Material science infrastructures
Marine Sciences, as an increasingly international system of largely English language based ocean-related knowledge production, irrespective of regional foci, are highly dependent on material infrastructures and technologies . These range from large-scale and highly resource intensive infrastructures such as access to a research fleet (e.g., ships, submersibles), marine research stations, global ocean observatory systems, databases and models, to well-equipped laboratories and of course the transport infrastructures (e.g., air and sea ports) enabling access to the field research regions themselves [55–58], with increasing contestation over the justification for research activities and funds among disciplines . Access to these material infrastructures substantially determines where and how data collection and analysis is conducted, with whose involvement as well as under which and whose agenda [59–61]. Patterns of marine science mirror an area-studies model despite arguments that marine space can provide an alternative lens to approach the spatial orientation of research . The presented data illustrate that more than 50 percent of the lead authors of the assessed publication sample came from Australia, the U.S., Brazil or the U.K., while a negligible amount of contributing authors came from West Africa, the Caribbean, Southeast or Central Asia. Knowledge in the tropics is mostly not produced by the science systems within those countries. How scientists are connected to the people and places they research can be observed in publication networks, but these do not suggest why the network structures exist. We hypothesize that the subjects and objects of study are in part determined by infrastructure access, which is largely determined by funding in countries with available financing, and by networks of historical geopolitical relations in countries without their own funding.
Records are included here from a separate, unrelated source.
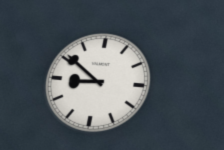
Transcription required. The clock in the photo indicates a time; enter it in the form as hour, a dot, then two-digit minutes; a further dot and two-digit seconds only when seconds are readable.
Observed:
8.51
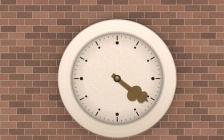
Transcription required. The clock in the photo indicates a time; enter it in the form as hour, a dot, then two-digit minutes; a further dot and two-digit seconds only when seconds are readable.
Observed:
4.21
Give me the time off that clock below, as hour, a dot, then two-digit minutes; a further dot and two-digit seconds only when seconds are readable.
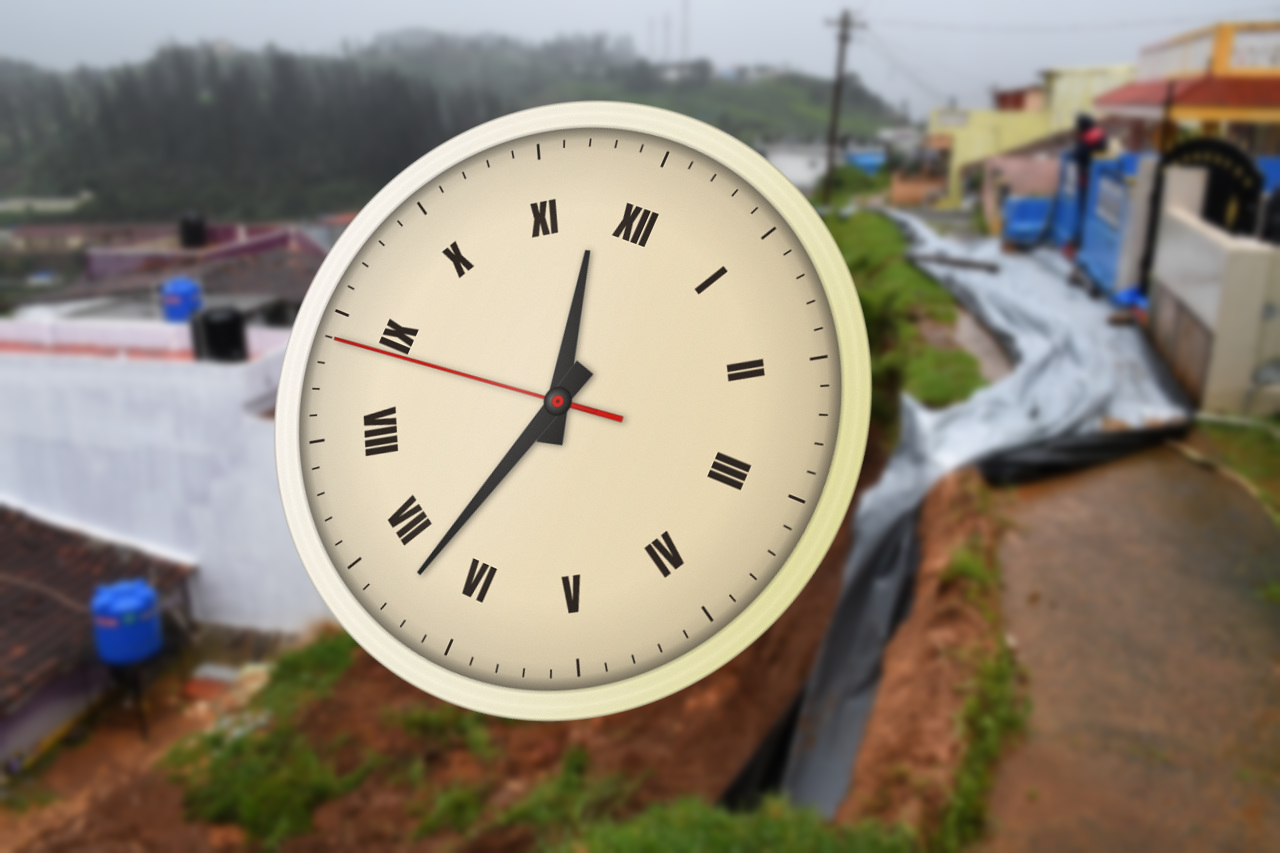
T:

In order to get an insight into the link between primary output of scientific publications and public and private sector investments into research and education, United Nations data can be observed due to the lack of available data for first-hand analysis on funding in scientific databases. For example, Gross Domestic Expenditure on Research and Development as a Percentage of GDP has been put forth by the UNESCO Institute of Statistics on the period between 1996 to 2017 . Although these data are not specific to marine sciences, they show one of the most comprehensive and publically available assessments on science funding globally. It can be hypothesized that actors from well-funded science systems are more likely to be in the position to determine research agenda-setting processes, successfully conceptualize projects and act as first author on resulting publications. Following this, outcomes such as funding imbalances between countries and regions can be hypothesized as driving mechanisms that substantially co-shape scientific output production, and the observed authorship trends, in transregional networks. A systematic overlaying of the data on primary output production in the different countries from 1979–2018 with R&D investments in the field of marine and coastal sciences nevertheless unfortunately exceeded the scope of data analysis for this paper due to the lack of available data on funding in publication databases.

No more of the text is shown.